‘Life After Life’ — Different but interesting

life-after-life_originalEvery once in awhile, I’ll read something that is miles outside of my usual material. Usually, I’m pretty happy I did, and “Life after life,” by Kate Atkinson is one of those books. I read a review when it came out last spring and when I saw it on the library rental shelf, I went ahead and checked it out.

This is the first book I have read in which I was really waiting for the main character to die. And Ursula Todd does die… a lot. That is the point of the story. Ursula is a girl born to a middle-class British family on a cold, snowy night in 1910. Over the course of the novel, she dies and then is reborn as the same person to the same parents on the same day. However, in each new life there a slight change in events which steer Ursula’s life onto a different course. (Think of the movie “Groundhog Day” but on a larger time-scale and fewer laughs.)

In the very first chapter, Ursula attempts to kill Adolph Hitler in 1930, before he reaches power. (No spoiler alert here. The reader will know this in the first ten pages.) Atkinson leaves it until the end of the book to resolve the issue of how that transpired and the result.

Atkinson is creative in the way she offs her protagonist. Ursula initially dies as she is being born. She falls out a window. She is murdered. Eventually she starts to develop déjà vu feelings about her previous lives and starts taking steps to change her fate and prevent her pending death. She doesn’t always get it right.

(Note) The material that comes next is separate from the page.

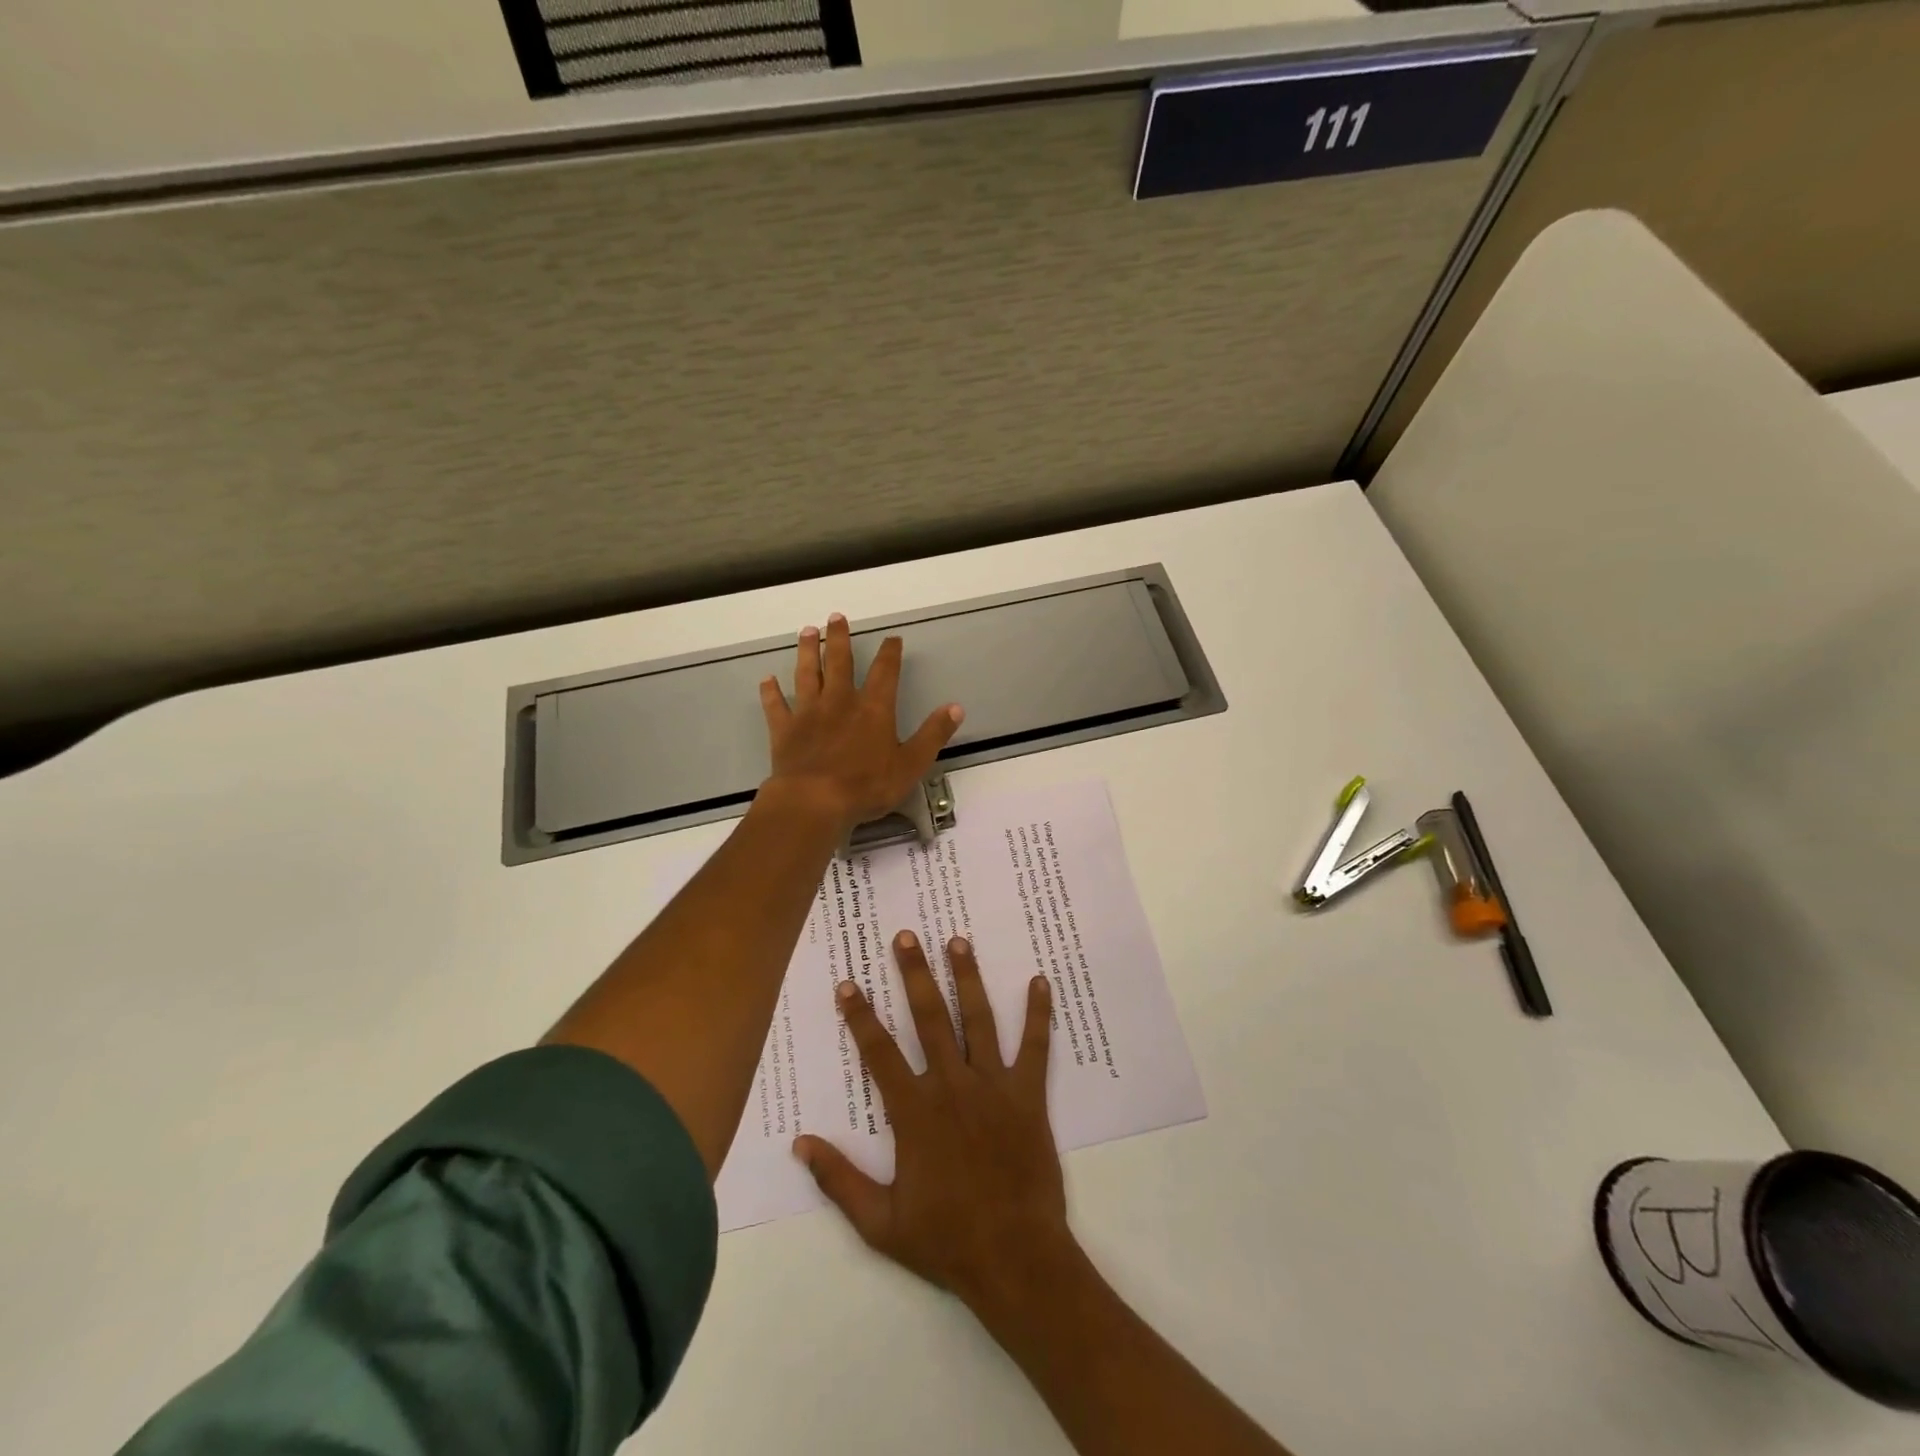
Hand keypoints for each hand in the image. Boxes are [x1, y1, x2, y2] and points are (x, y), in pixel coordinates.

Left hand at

Although she succeeds in changing the course of events, she ends up in the same place anyway and still dies. She usually takes several tries to get it right.

Ursula is an interesting character, so as a reader, I didn’t mind living her successive lives with her. After some of the longer sequences, I felt myself wishing, “So hurry up and die already, so we can get on to the next story.”

I won’t spoil the ending, but I have to say I was not happy with it. Maybe I just didn’t understand it, but I was left with the feeling that Atkinson did not resolve all her remaining issues.

Otherwise, it was an interesting, although different book that I would recommend.

One response to “‘Life After Life’ — Different but interesting

  1. I’ve never really fancied Kate Atkinson, but then I saw TV programme that was adapted from one of her books which had a decent story and your review has made this particular book sound like the perfect place to look into some of her work.